* **USING THE INFORMATION**:
a) Decide whether each statement below, marked (i), (ii) and (iii), agrees with the Excel Wizard text. Answer yes or no for each, and quote the text's deciding words.
(i) The Mac version of the Wizard first appeared in JMP 12.
(ii) Version 12 removed the spin buttons for choosing rows.
(iii) Most of the paper covers the Advanced Options available in version 13.
b) Please answer these questions from the Excel Wizard text, marking each answer like its question.
(i) In which version did JMP Development introduce the Excel Wizard for Windows?
(ii) What color are the plus icons that version 12 added?
(iii) After you highlight a row and press the +, where does JMP put the row number?
c) Write out the Excel Wizard text from "Working with Excel" up to and including "version 12 of JMP.", switching "Wizard" to "Assistant".

* **STUDY TEXT**:
= = = = = = =
Working with Excel – The Advanced Edition
JMP Discovery Conference 2016
Brian Corcoran – SAS Institute
In version 11, JMP Development introduced the Excel Wizard for the Windows product. This was followed by a version for the Mac in JMP 12. The feature has proven to be extremely popular, and the addition of a variety of new capabilities since version 11 makes it an appropriate time to revisit the Wizard. Most of this paper will be devoted to the Advanced Options that become available in version 13. However, first it is worth noting a few changes that were made to version 12 of JMP.
Specifying the starting and ending rows, in particular the ending rows, can be cumbersome. Version 11 of the Wizard required the manual entry of a valid row number for the ending row if you didn’t want to scan to the end of the worksheet. This could get confusing, because you have to add in the number of rows before the start of the data, and the number of hidden rows that might occur before the end of the data. Version 12 introduced green plus icons for all of the starting and ending type fields. All you need to do is highlight a row within the data preview, and then press the green +. JMP will calculate the row number within the worksheet, and put that row number into the edit field. The spin buttons still remain for those who prefer that method.
= = = = = = =
* **SOURCE INFORMATION**:
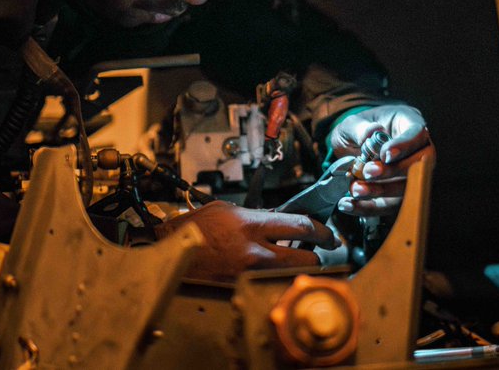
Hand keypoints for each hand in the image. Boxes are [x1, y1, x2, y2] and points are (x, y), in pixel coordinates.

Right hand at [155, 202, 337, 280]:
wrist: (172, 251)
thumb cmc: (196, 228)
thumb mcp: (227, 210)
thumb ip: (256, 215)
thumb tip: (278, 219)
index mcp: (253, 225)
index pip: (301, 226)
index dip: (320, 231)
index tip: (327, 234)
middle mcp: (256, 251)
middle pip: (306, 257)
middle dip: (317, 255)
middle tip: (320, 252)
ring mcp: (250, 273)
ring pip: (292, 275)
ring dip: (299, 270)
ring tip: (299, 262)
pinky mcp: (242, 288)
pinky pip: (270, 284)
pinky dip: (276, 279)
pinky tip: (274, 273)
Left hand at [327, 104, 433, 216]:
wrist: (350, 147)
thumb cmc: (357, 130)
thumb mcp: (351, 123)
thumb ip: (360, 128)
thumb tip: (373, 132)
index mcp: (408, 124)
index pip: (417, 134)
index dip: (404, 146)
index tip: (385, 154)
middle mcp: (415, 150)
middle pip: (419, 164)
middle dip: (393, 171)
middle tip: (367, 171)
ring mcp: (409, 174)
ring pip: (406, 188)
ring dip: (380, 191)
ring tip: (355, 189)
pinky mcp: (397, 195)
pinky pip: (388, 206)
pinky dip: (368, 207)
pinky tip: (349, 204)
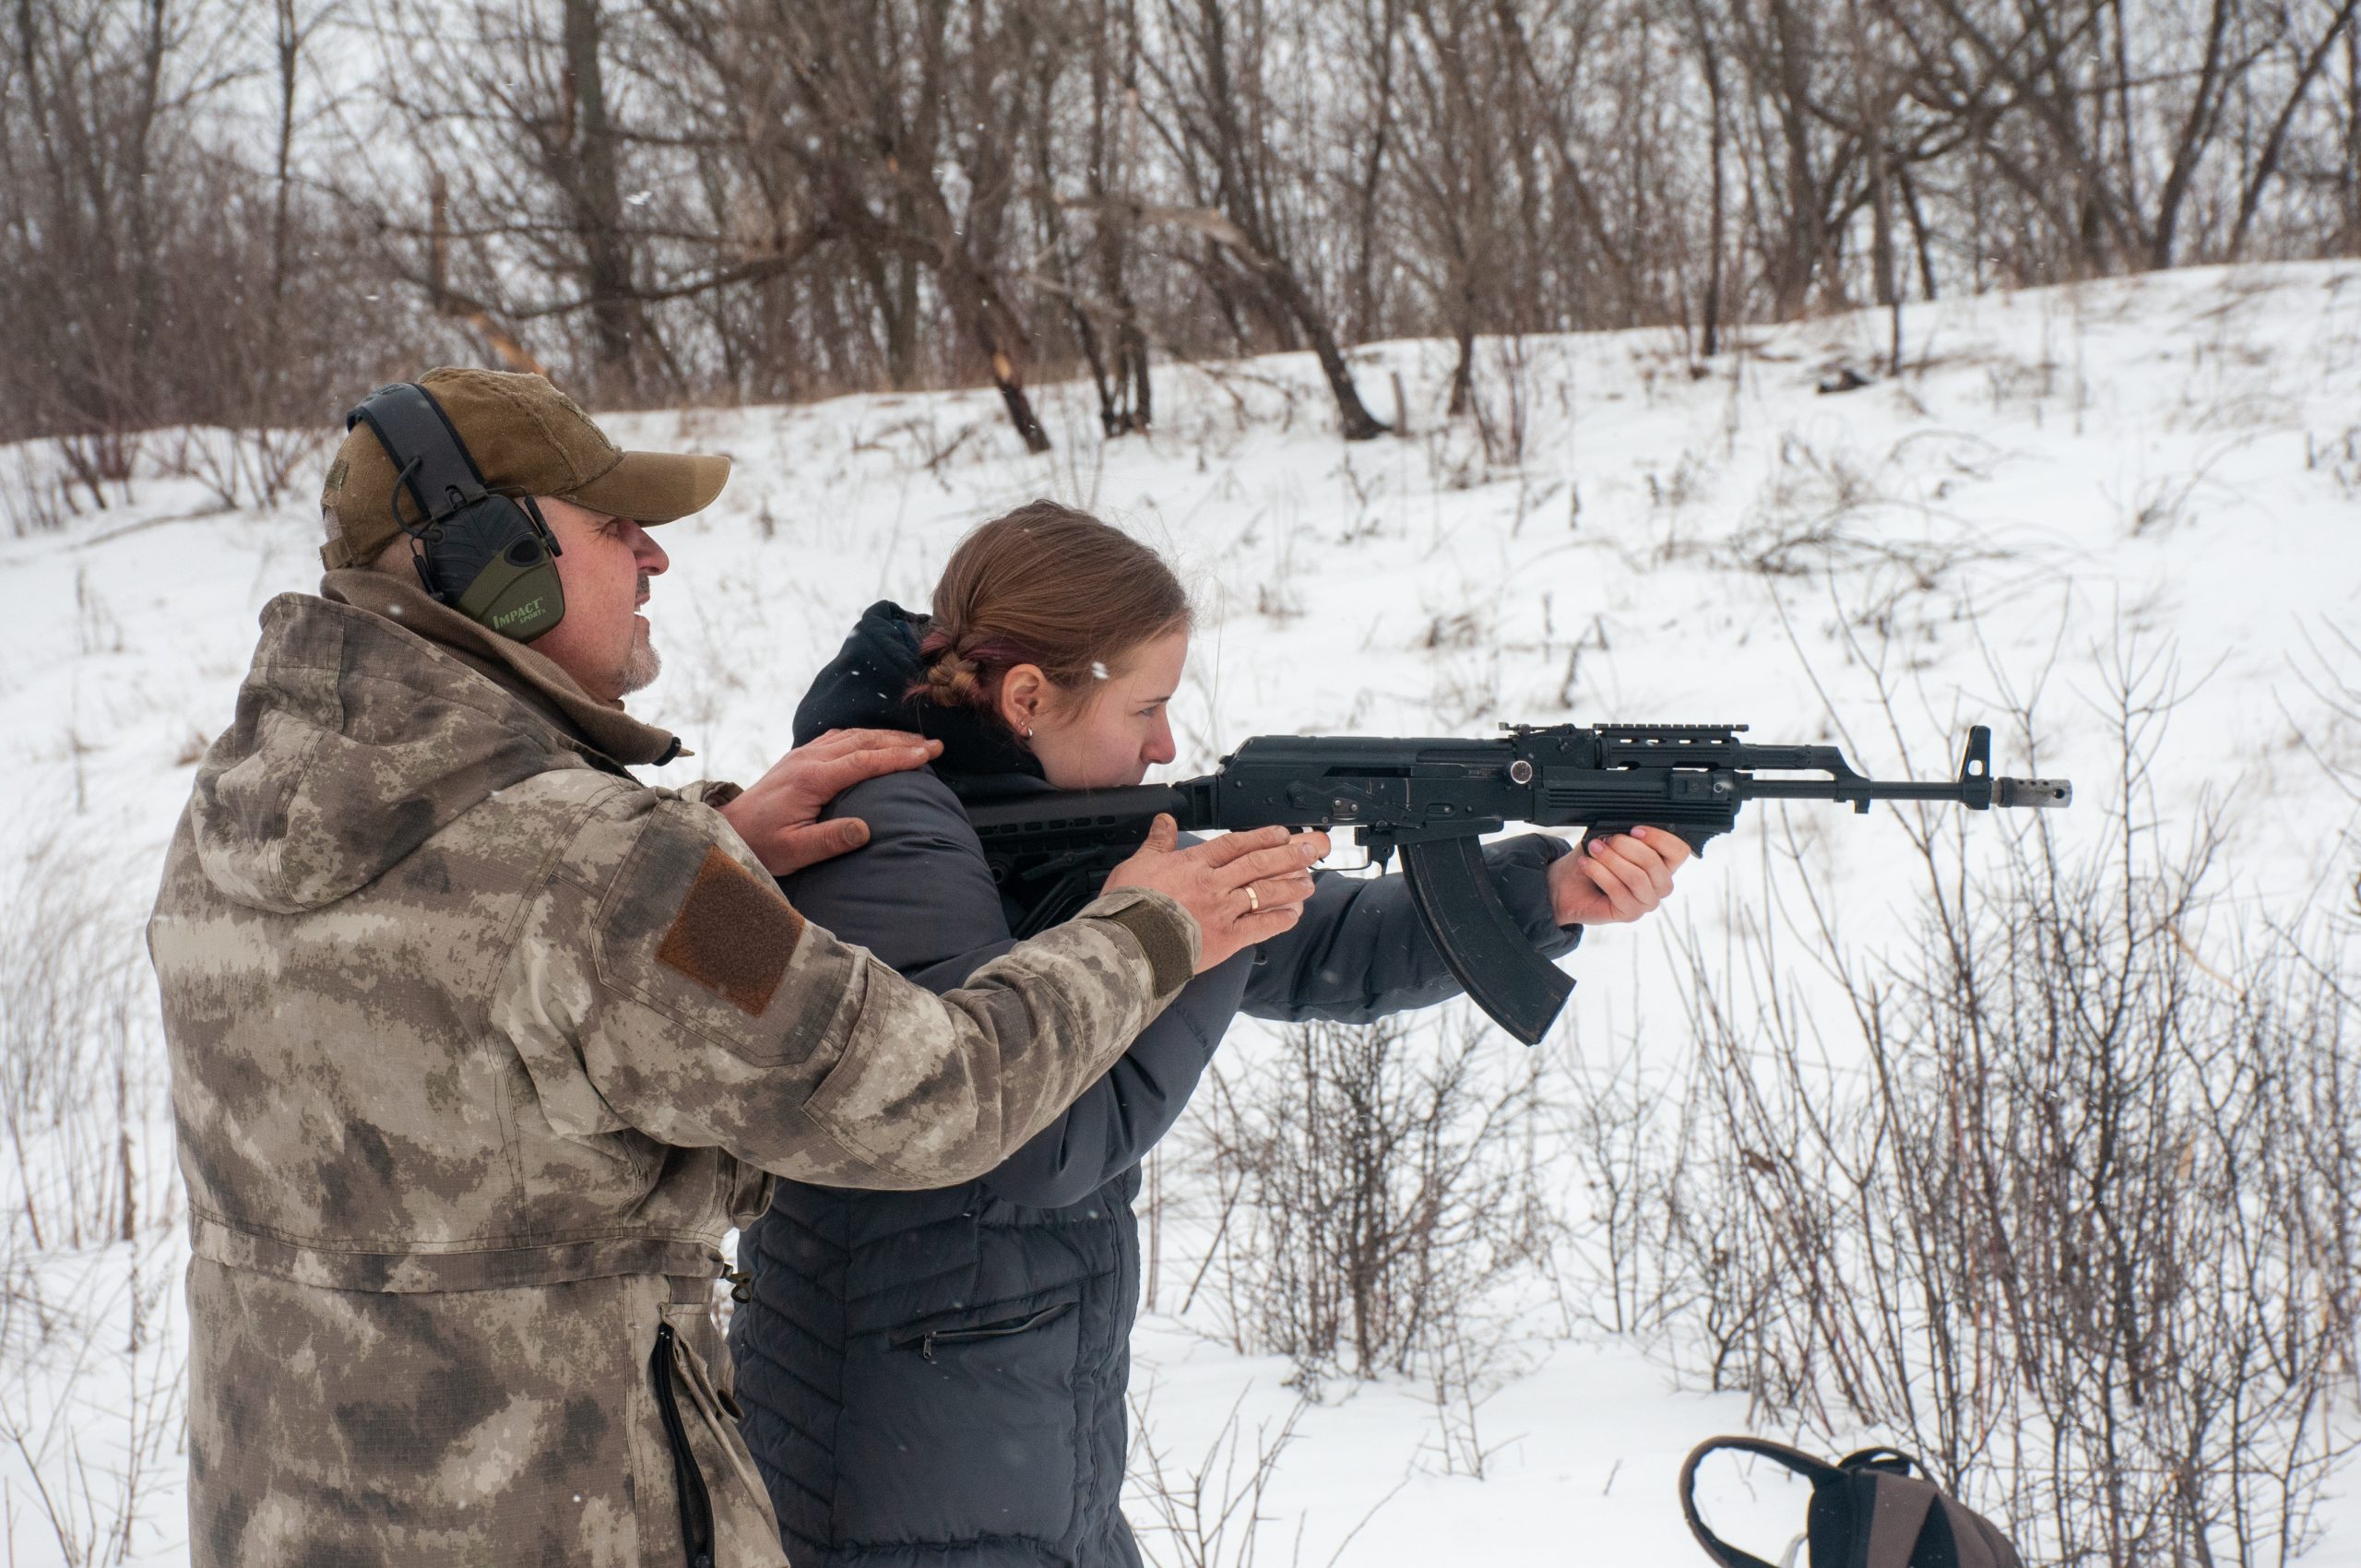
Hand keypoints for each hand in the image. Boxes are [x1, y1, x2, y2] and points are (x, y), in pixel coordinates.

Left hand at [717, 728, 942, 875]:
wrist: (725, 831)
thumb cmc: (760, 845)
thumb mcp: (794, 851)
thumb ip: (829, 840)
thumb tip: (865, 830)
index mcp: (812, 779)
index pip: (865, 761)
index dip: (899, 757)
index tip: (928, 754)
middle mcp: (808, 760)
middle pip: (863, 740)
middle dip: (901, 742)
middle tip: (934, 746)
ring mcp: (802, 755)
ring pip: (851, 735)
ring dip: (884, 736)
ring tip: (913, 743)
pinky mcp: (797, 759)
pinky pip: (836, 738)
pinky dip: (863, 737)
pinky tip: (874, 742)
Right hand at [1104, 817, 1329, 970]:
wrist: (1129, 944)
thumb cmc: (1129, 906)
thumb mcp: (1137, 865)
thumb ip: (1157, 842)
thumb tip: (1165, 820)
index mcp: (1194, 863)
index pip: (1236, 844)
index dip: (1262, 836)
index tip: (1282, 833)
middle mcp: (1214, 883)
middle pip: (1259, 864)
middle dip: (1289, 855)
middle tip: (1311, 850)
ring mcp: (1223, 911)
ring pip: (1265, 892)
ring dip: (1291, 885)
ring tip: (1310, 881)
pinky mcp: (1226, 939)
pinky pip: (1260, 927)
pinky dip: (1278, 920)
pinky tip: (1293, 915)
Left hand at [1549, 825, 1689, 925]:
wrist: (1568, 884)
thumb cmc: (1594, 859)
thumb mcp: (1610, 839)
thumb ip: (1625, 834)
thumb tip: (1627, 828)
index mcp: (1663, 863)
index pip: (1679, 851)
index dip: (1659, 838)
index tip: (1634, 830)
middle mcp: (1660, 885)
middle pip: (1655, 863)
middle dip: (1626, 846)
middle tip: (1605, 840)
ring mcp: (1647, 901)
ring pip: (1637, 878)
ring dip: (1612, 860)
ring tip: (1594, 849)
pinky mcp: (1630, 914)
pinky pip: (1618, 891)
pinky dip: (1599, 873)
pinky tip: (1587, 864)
= = = = = = =
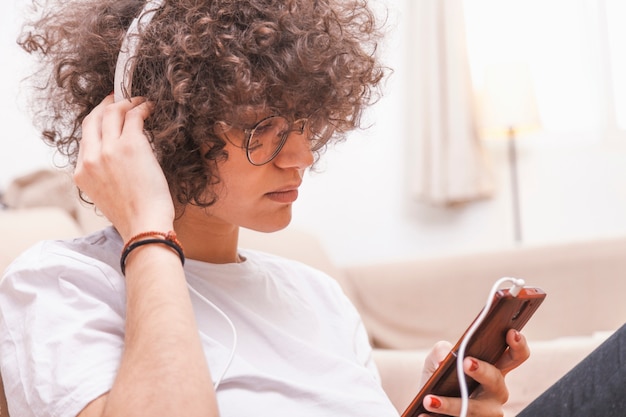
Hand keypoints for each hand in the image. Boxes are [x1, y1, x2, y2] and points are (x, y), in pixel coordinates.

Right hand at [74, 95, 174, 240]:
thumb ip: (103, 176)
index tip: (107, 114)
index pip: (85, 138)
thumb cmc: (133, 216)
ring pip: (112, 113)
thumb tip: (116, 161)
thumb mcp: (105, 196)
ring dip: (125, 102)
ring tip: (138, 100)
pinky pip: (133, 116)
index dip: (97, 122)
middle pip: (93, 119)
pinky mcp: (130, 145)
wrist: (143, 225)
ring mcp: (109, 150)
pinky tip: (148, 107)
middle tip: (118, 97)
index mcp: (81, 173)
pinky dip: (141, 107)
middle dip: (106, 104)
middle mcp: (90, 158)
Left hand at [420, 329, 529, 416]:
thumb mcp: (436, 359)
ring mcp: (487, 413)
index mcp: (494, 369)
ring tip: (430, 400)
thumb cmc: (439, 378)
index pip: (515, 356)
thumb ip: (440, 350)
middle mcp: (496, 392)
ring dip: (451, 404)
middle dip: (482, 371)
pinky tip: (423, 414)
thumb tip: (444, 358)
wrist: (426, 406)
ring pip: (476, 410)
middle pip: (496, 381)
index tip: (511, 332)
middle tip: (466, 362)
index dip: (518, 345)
= = = = = = =
* **SOLUTIONS**:
a)
(i) Yes: "This was followed by a version for the Mac in JMP 12."
(ii) No: "The spin buttons still remain for those who prefer that method."
(iii) Yes: "Most of this paper will be devoted to the Advanced Options that become available in version 13."

b)
(i) Version 11
(ii) Green
(iii) Into the edit field

c)
Working with Excel – The Advanced Edition
JMP Discovery Conference 2016
Brian Corcoran – SAS Institute
In version 11, JMP Development introduced the Excel Assistant for the Windows product. This was followed by a version for the Mac in JMP 12. The feature has proven to be extremely popular, and the addition of a variety of new capabilities since version 11 makes it an appropriate time to revisit the Assistant. Most of this paper will be devoted to the Advanced Options that become available in version 13. However, first it is worth noting a few changes that were made to version 12 of JMP.